▸ **Texte affiché**
"""

Pour les exposer avec ordre,
distinguons avant toutes choses deux sortes de faits et deux sortes d'hommes que
nous pouvons condamner ; ou plutôt ne distinguons rien de nous-mêmes, mais
écoutons la distinction que nous donne l'Apôtre. Il y en a dont les actions sont
manifestement criminelles, et d'autres dont les conduites peuvent avoir un bon
et un mauvais sens. Il faut aujourd'hui poser des maximes pour bien régler notre
jugement dans ces deux rencontres, de peur qu'il ne s'égare et ne se dévoie.
Cette distinction est très-importante, et saint Paul n'a pas dédaigné de la
remarquer lui même, écrivant ces mots à saint Timothée : « Il y a des hommes,
dit-il, dont les péchés sont manifestes et précèdent le jugement que nous en
faisons ; et aussi il y en a d'autres qui suivent le jugement (b) : »

"""

▸ **Consignes**
1. Veuillez recopier fidèlement, dans le texte affiché, tout le passage allant de « Pour les exposer » jusqu'à « ne se dévoie. ».
2. D'après le texte affiché, à qui saint Paul adresse-t-il les mots qui sont cités ?
3. Résumez le texte affiché en deux phrases.
Les enregistrements n'ont ici aucun rôle à jouer.

▸ **Entrées de données enregistrées**
"""

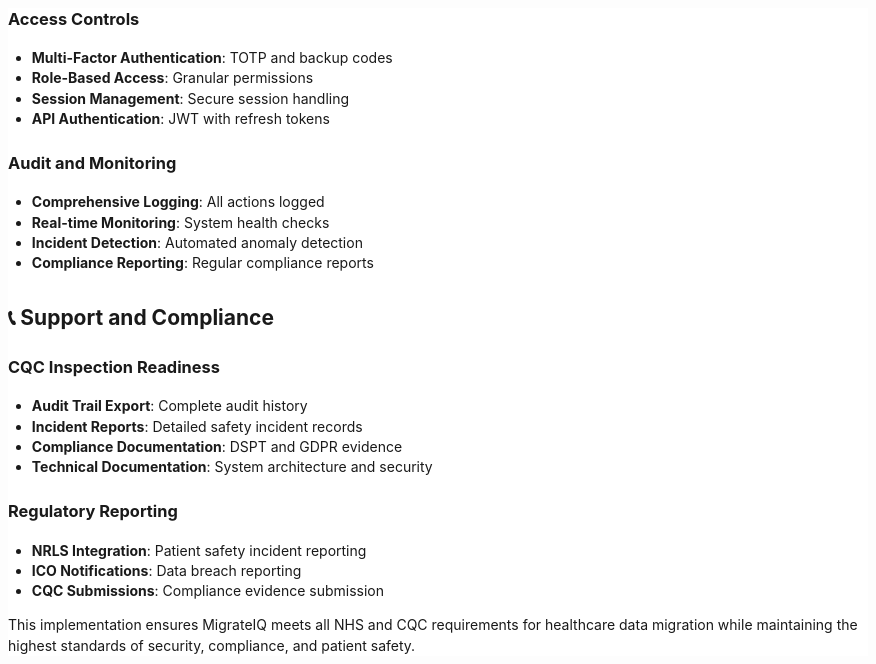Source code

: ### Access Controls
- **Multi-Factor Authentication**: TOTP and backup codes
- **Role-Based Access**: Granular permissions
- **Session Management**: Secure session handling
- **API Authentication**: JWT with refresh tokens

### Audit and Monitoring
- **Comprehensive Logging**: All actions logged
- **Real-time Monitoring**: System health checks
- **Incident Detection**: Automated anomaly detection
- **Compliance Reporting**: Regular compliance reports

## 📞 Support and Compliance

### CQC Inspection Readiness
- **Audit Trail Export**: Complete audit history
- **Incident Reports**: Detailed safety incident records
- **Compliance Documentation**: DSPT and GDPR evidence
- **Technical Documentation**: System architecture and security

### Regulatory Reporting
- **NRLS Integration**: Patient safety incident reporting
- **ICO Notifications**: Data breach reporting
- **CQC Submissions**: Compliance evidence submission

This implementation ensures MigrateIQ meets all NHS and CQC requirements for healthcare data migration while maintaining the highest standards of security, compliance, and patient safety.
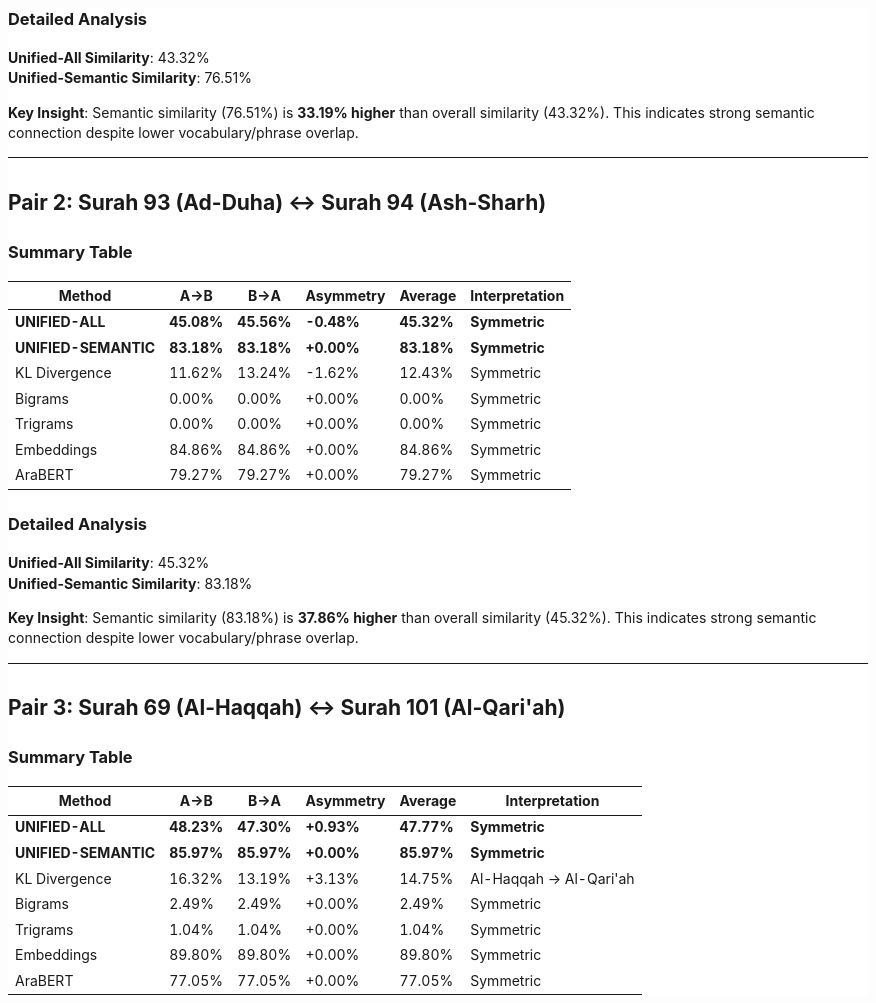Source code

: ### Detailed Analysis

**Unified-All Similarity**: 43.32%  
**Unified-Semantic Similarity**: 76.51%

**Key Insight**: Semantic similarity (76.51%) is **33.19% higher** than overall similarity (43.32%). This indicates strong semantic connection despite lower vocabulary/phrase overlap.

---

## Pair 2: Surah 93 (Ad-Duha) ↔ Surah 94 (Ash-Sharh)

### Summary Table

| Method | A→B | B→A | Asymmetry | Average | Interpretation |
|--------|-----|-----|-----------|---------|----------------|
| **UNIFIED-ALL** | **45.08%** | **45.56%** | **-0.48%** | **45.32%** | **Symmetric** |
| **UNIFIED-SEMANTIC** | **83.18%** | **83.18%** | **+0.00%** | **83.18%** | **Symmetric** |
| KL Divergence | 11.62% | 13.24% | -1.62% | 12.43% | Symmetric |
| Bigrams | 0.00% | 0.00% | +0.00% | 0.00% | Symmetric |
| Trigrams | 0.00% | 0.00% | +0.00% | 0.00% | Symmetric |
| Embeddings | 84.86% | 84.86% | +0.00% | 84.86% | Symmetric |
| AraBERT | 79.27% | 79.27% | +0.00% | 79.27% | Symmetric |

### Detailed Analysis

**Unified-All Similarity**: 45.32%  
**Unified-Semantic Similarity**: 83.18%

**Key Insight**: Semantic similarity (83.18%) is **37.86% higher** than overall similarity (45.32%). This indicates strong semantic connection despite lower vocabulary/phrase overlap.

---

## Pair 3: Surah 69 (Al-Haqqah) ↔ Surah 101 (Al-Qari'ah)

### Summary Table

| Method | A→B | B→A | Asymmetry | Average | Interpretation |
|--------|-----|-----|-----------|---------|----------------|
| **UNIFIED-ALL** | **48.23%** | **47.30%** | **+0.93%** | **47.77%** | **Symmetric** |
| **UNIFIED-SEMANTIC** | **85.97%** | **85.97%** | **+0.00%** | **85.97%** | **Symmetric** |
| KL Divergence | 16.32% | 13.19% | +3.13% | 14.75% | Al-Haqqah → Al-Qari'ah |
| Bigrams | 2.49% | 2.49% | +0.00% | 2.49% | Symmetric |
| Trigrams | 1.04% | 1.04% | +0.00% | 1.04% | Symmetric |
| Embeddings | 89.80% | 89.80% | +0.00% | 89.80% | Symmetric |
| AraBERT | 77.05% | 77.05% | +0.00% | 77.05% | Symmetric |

"""

▸ **Réponses aux consignes**
1.
Pour les exposer avec ordre,
distinguons avant toutes choses deux sortes de faits et deux sortes d'hommes que
nous pouvons condamner ; ou plutôt ne distinguons rien de nous-mêmes, mais
écoutons la distinction que nous donne l'Apôtre. Il y en a dont les actions sont
manifestement criminelles, et d'autres dont les conduites peuvent avoir un bon
et un mauvais sens. Il faut aujourd'hui poser des maximes pour bien régler notre
jugement dans ces deux rencontres, de peur qu'il ne s'égare et ne se dévoie.

2. À saint Timothée.

3. En suivant la distinction donnée par l'Apôtre, le texte oppose les hommes dont les actions sont manifestement criminelles à ceux dont les conduites peuvent avoir un bon et un mauvais sens, afin de poser des maximes qui empêchent le jugement de s'égarer dans ces deux cas. Il cite saint Paul, qui écrit à saint Timothée qu'il y a des hommes dont les péchés sont manifestes et précèdent le jugement, et qu'il y en a d'autres qui le suivent.